Paul’s approach to ministries is revolutionary in our times.  He was describing what actually happened, not just prescribing what should be done.  Key, of course, is the Holy Spirit, who was the motivator of all the fellowship life Paul observed and advocated.  In his Trinitarian blessing to the Corinthians, Paul stressed that distinctive of the Father is love, and of the Son is grace.  The contribution of the Holy Spirit is the fellowship life of Christ’s church.  Lose sight of the underlying informal fellowship, and you diminish the importance of the Spirit at work in church relationships.  Then the care and feeding of the institution became more important than the care and feeding of the fellowship.

Administering Spiritual Gifts

Peter, too, understood spiritual gifts as the basis for ministry.  “Each should use whatever gift he has received to serve others, faithfully administering God’s grace in its various forms (1 Peter 4: 10).  Such administration is an organizational task for which some are especially gifted.  Like a matchmaker, find out what members enjoy doing and do well.  Then find opportunities in congregational life for them to serve.

A Spiritual Gifts Inventory is a basic tool to do the first part.  These usually offer about a hundred questions probing what the respondent likes to do and does well.  These are basically conversation starters and do not meet the standard of psychological tests with high validity and reliability.  As I understand history, such inventories are only about forty years old.
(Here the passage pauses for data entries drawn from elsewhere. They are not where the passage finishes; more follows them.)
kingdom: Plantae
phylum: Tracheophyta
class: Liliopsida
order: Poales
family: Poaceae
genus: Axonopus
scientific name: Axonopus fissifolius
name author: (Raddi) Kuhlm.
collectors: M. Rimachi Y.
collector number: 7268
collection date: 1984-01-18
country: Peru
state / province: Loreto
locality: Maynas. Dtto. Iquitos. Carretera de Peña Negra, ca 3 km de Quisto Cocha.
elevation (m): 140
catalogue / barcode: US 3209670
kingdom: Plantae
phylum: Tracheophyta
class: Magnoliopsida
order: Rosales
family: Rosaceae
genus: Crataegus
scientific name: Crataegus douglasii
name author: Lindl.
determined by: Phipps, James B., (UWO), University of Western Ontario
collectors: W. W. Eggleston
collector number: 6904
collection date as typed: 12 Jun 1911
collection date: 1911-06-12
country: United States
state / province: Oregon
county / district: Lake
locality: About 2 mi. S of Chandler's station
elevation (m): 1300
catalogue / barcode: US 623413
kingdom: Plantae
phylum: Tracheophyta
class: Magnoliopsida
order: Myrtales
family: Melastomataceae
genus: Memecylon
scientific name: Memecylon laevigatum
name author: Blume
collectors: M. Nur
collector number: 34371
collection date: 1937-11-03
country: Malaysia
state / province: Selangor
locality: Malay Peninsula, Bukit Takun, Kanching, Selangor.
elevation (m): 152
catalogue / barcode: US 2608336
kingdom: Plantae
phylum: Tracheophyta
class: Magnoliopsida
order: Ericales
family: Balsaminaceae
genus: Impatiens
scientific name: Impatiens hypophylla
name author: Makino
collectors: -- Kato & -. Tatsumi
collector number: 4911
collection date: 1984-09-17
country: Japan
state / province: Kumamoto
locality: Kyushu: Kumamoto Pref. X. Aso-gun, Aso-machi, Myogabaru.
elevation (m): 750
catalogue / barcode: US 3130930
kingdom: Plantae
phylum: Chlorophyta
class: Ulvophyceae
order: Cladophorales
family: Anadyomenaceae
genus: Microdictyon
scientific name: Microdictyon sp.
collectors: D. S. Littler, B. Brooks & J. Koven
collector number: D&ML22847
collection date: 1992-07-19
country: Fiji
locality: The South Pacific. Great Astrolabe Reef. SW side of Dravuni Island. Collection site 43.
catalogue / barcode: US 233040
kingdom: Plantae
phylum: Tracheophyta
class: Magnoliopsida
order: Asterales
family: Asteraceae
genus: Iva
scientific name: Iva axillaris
Erik Rees offers a set of tools to help individuals in a congregation discover how they would like to contribute to the ministries of a congregation.  His workbook is entitled S.H.A.P.E.  It promotes discussion of an individual’s personal Spiritual gifts, Heart, Abilities, Personality and Experiences.  It is meant for use by small groups.  Its purpose is accomplished when each concludes, Yes, this is me.  The key is the Heart as the seat of passion.  The congregation’s job is then to help each member live out their Spirit-induced passion to use their giftedness in ministry to others.

But the application of spiritual gifts administration causes a new problem.  How do you find enough roles so members can do what the Spirit has gifted them to do?  Healthy churches solve that with good organization and administration.  Such engagement over time will outpace congregations that can’t find enough people to do even basic ministries in a downward spiral of loss of energy.

Ministry by manifestation of the Spirit for the common good is so very biblical.  Centuries of traditional institutional church life produced a blind spot to how to reenergize congregational life.

How revolutionary is the view that every member is gifted by the Spirit for a specific ministry? And do you agree that a good understanding and development of spiritual gifts among church members will only help to grow a church? Do you actively see this happening in your congregation?